* _Task objective_: Set down the data below word for word, and leave the images aside.

==== Provided data ====

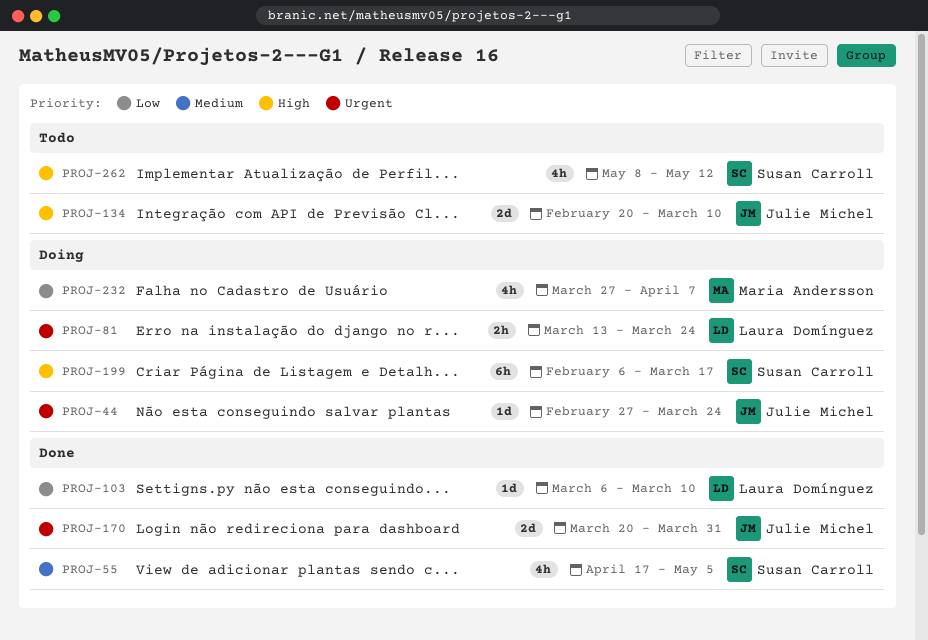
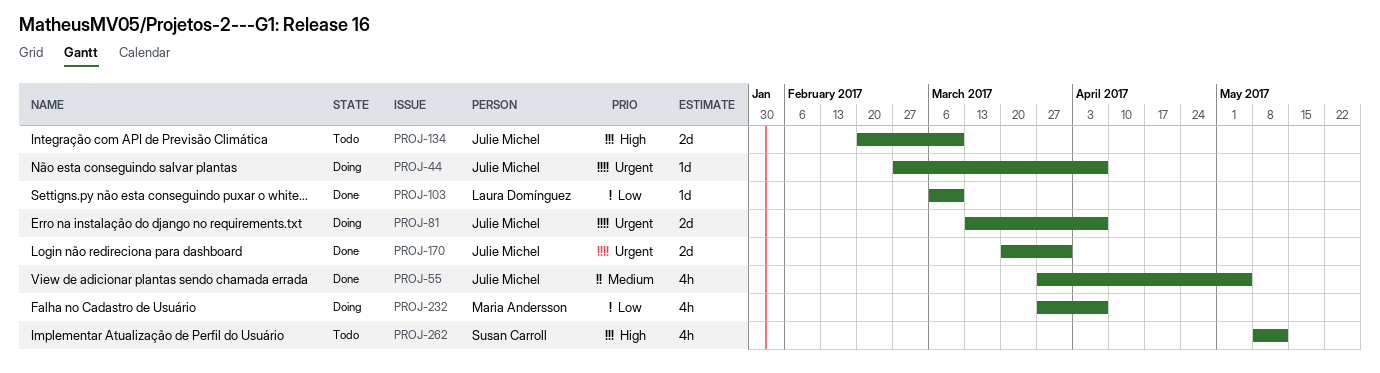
PROJ-44, due: Mar 24 -> Apr 7
PROJ-55, owner: Susan Carroll -> Julie Michel
PROJ-55, start: Apr 17 -> Mar 27
PROJ-81, owner: Laura Domínguez -> Julie Michel
PROJ-81, estimate: 2h -> 2d
PROJ-81, due: Mar 24 -> Apr 7
PROJ-199: present -> none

====

* _Your response_:
PROJ-44, due: Mar 24 -> Apr 7
PROJ-55, owner: Susan Carroll -> Julie Michel
PROJ-55, start: Apr 17 -> Mar 27
PROJ-81, owner: Laura Domínguez -> Julie Michel
PROJ-81, estimate: 2h -> 2d
PROJ-81, due: Mar 24 -> Apr 7
PROJ-199: present -> none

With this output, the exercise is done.